Both before and during the pandemic, parents and community members have complained that the district’s communication is not consistent or put into layman’s speak. The district has gotten heat for moving public comments to the end of board meetings, keeping board meetings virtual, and taking months to fill public record requests.

During the superintendent search, community members said they wanted a leader who is transparent, honest, accountable, someone who doesn’t surround themselves with people who only say “yes” or who pat each other on the back.
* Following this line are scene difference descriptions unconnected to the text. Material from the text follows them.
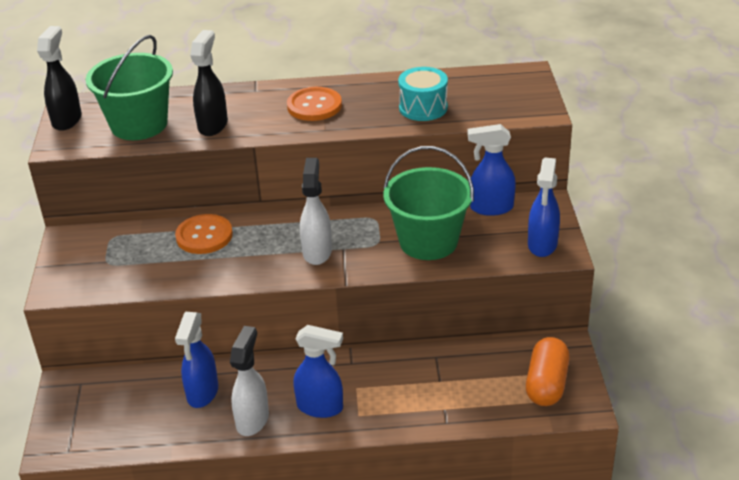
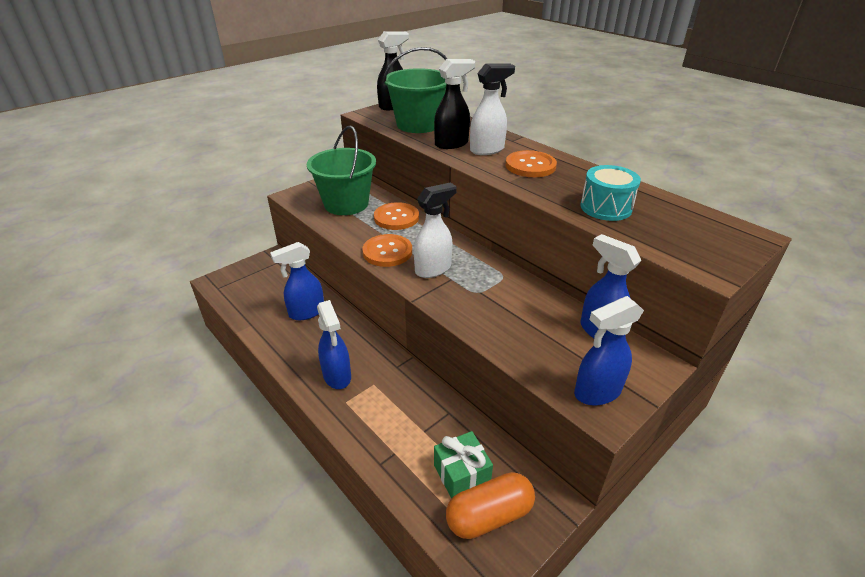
camera: 50 degrees right, 0 degrees up
(252, 419) = (299, 348): white spray bottle -> white spray bottle (487, 150)
(256, 267) = (387, 252): none -> orange button
(428, 241) = (511, 317): green bucket -> green bucket (346, 204)
(500, 380) = (461, 474): none -> green gift

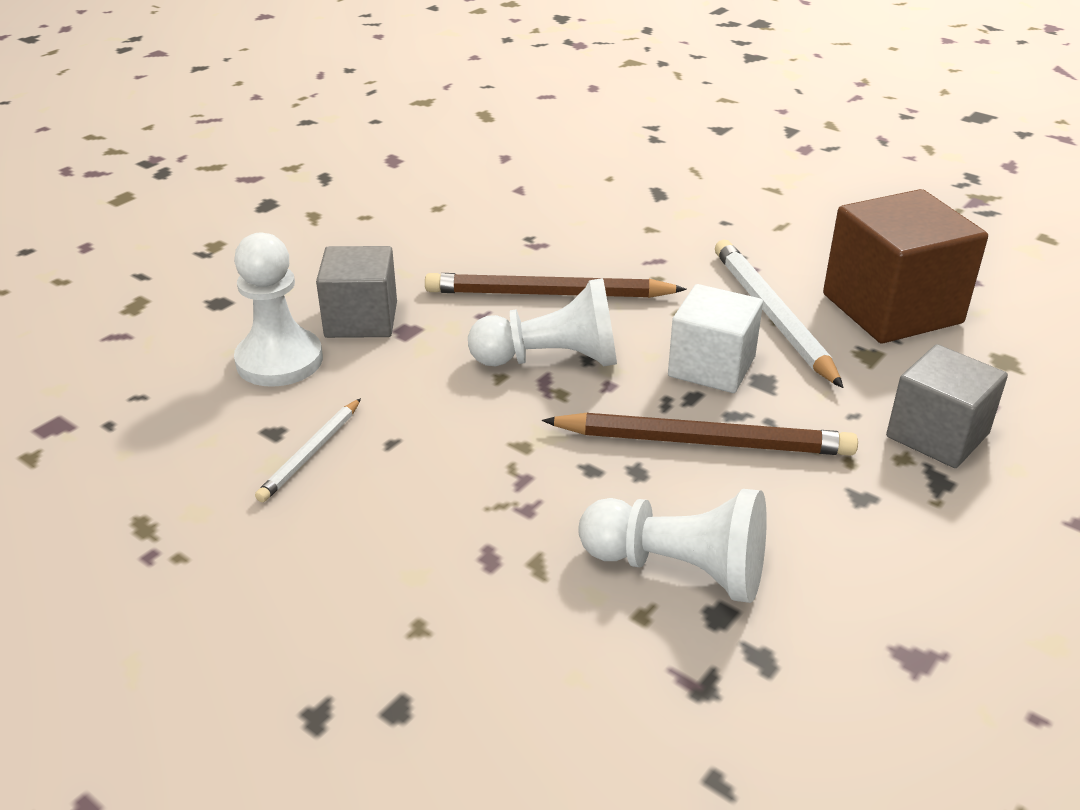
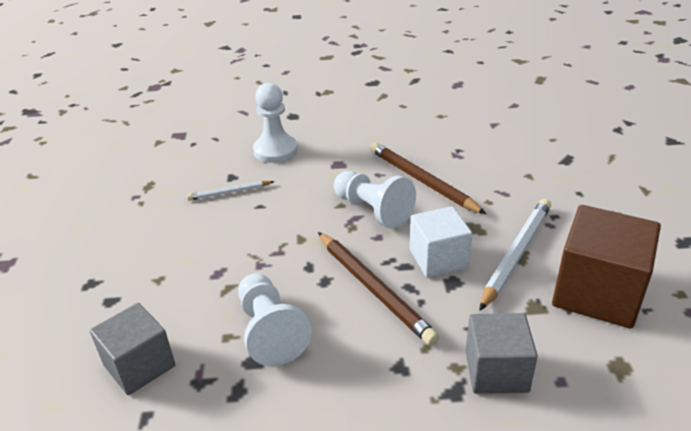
camera: 50 degrees right, 0 degrees up
(361, 320) = (329, 150): grey cube -> grey cube (139, 365)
Many in San Diego Unified, including some who have been critical of the district, said they believe Jackson can help change the district for the better.

“Families are really looking for authenticity and for acknowledging when there’s problems, and seeking solutions,” said Moira Allbritton, former chair of the district’s special education advisory committee. “I’ve seen (Jackson) in other environments have that kind of a demeanor, and I’m really hoping we can take that to scale, to borrow a phrase from a prior administration.”

People in San Diego Unified also are looking to Jackson and the district to level the playing field for students. While district leaders have celebrated high graduation rates and national test scores, the district has been unable to close some achievement gaps hidden behind those numbers, at the individual school level, for instance, and among several student groups, including Black and Latino students, students with disabilities and students learning English.

Jackson has said he wants to remove course prerequisites and other barriers that prevent students from taking advanced courses. He also has talked about putting mental health clinicians in every school and expanding anti-racist training for staff.


But the first thing that needs to happen, Jackson said, is that adults need to see and hear every student.

“I had so many teachers that were able to do that for me, and I can’t say that’s the story for all children,” he said. “We have proven that we can do it for some. My ask, my expectation is that we can do it for all.”